In Alan Blinder’s article, “Michael Slager, Officer in Walter Scott Shooting, Gets 20-Year Sentence”, a police officer was charged with murder after a video recorded on a cell phone was released to the public. The video showed an unarmed motorist being shot and killed. The police officer was sentenced to 20 years in prison. Judges found the shooting to be “reckless, wanton and inappropriate.” Rensch Law has handled murder cases for over 20 years and has tried 14 murder/homicide cases. Even when it comes to the most serious of charges, Rensch has the experience and knowledge to deal with any case.
by Alan Blinder
Michael T. Slager, the white police officer whose video-recorded killing of an unarmed black motorist in North Charleston, S.C., starkly illustrated the turmoil over racial bias in American policing, was sentenced on Thursday to 20 years in prison, after the judge in the case said he viewed the shooting as a murder.
The sentence, which was within the range of federal guidelines, was pronounced in Federal District Court in Charleston about seven months after Mr. Slager pleaded guilty to violating the civil rights of Walter L. Scott when he shot and killed him in April 2015. The case against Mr. Slager is one of the few instances in which a police officer has been prosecuted for an on-duty shooting.

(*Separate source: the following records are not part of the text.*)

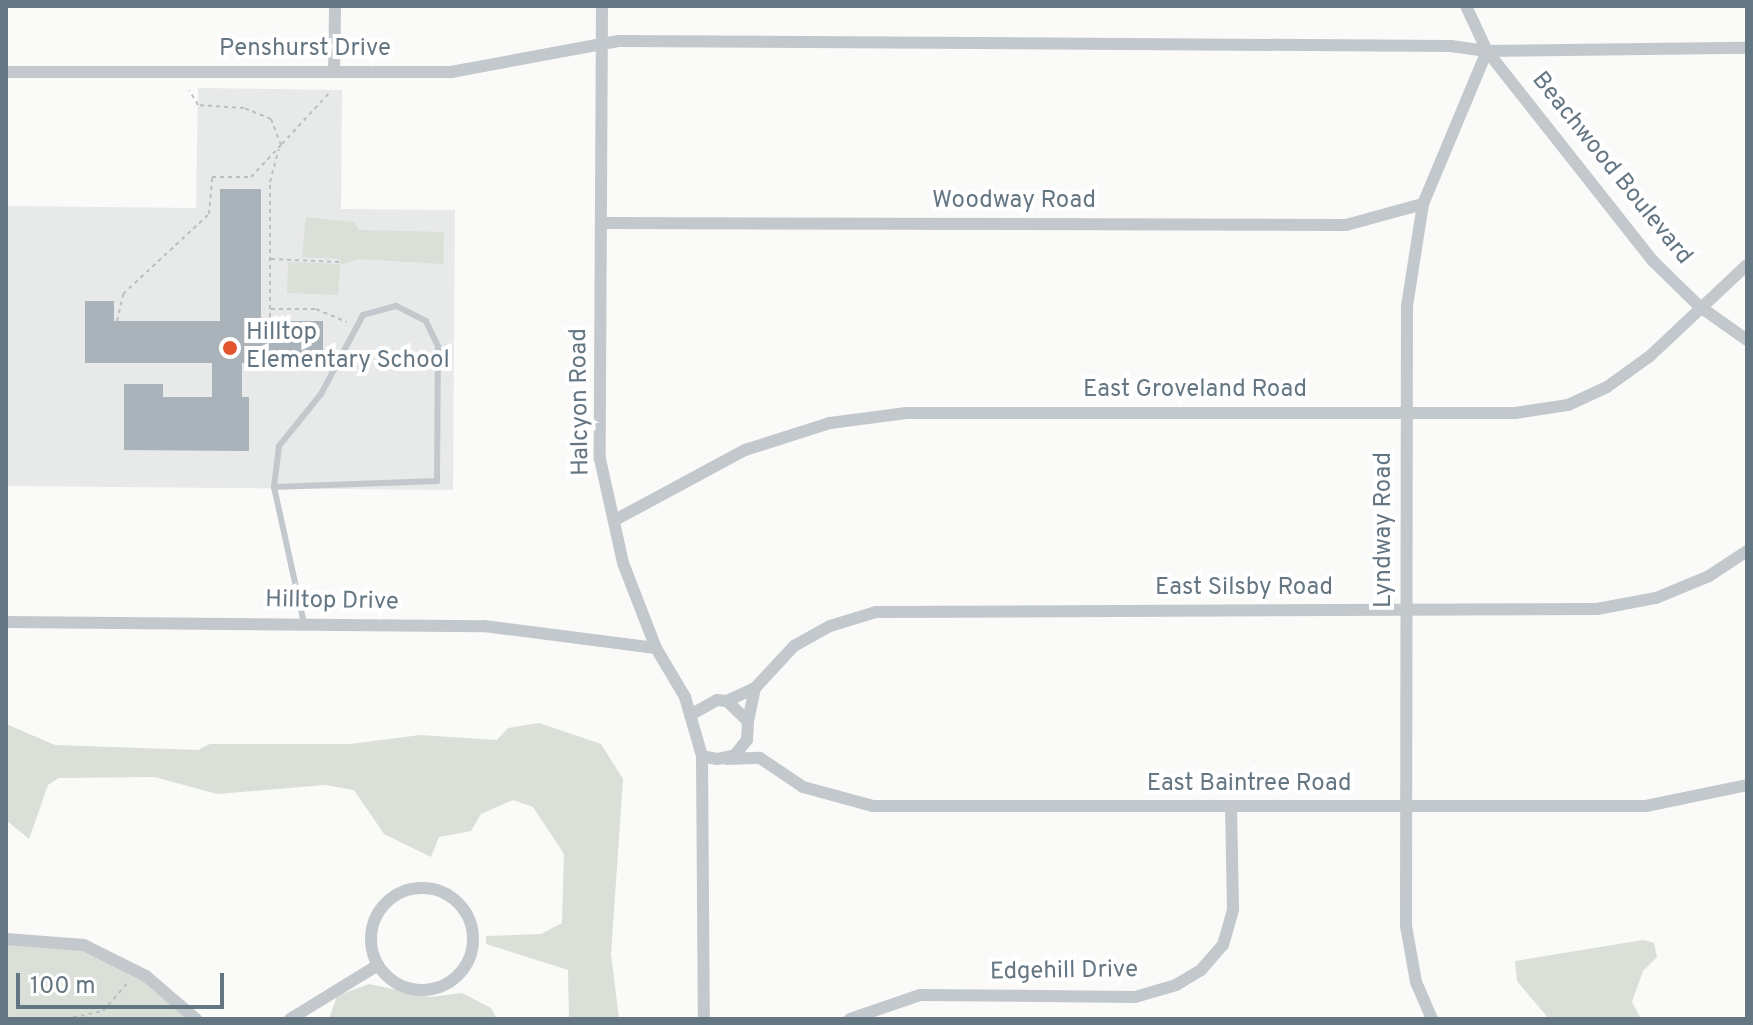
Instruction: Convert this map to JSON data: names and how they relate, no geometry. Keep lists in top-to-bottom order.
{
  "streets": {
    "street": [
      "Penshurst Drive",
      "Beachwood Boulevard",
      "Woodway Road",
      "East Groveland Road",
      "Halcyon Road",
      "Lyndway Road",
      "East Silsby Road",
      "Hilltop Drive",
      "East Baintree Road",
      "Edgehill Drive"
    ]
  },
  "crossings": [
    ["Penshurst Drive", "Beachwood Boulevard"],
    ["Penshurst Drive", "Halcyon Road"],
    ["Penshurst Drive", "Lyndway Road"],
    ["Beachwood Boulevard", "East Groveland Road"],
    ["Beachwood Boulevard", "Lyndway Road"],
    ["Woodway Road", "Halcyon Road"],
    ["Woodway Road", "Lyndway Road"],
    ["East Groveland Road", "Halcyon Road"],
    ["East Groveland Road", "Lyndway Road"],
    ["Halcyon Road", "East Silsby Road"],
    ["Halcyon Road", "Hilltop Drive"],
    ["Lyndway Road", "East Silsby Road"],
    ["Lyndway Road", "East Baintree Road"],
    ["East Baintree Road", "Edgehill Drive"]
  ],
  "places": ["Hilltop Elementary School"],
  "scale_bar": "100 m"
}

“We have to get this type of justice, because being a police officer is one of the most powerful jobs in the country, and it should be respected,” L. Chris Stewart, a lawyer for Mr. Scott’s family, said after the hearing, which was punctuated by tears and grief. “But that doesn’t mean you’re above the law. That doesn’t mean you can do as you please.”
Federal prosecutors had urged that Mr. Slager be sentenced to life in prison for a shooting that they contended amounted to second-degree murder. Mr. Slager’s defense lawyers, as well as the United States Probation Office, had recommended that the judge, David C. Norton, treat the shooting as akin to voluntary manslaughter.
On Thursday, the fourth day of the sentencing proceedings, Judge Norton said he had concluded that the killing should be considered murder for the purposes of determining Mr. Slager’s punishment. The shooting, he said, was “reckless, wanton and inappropriate.”
Although the judge’s sentence fell short of what prosecutors had sought, the fact that Mr. Slager was convicted of any crime at all made the case a milestone in the national debate about police conduct. Other killings by police officers, from Baltimore to Charlotte, N.C., and Ferguson, Mo., have prompted protests and some changes in police practice, but have not led to convictions.
“Officers who violate anyone’s rights also violate their oaths of honor, and they tarnish the names of the vast majority of officers, who do incredible work,” said Attorney General Jeff Sessions. He added that the Justice Department would “hold accountable anyone who violates the civil rights of our fellow Americans.”
In court on Thursday, Mr. Slager expressed remorse.
“Walter Scott is no longer with his family, and I’m responsible for that,” he said. “I wish it never would have happened. I wish I could go back in time.” After the hearing, his lawyers declined to comment.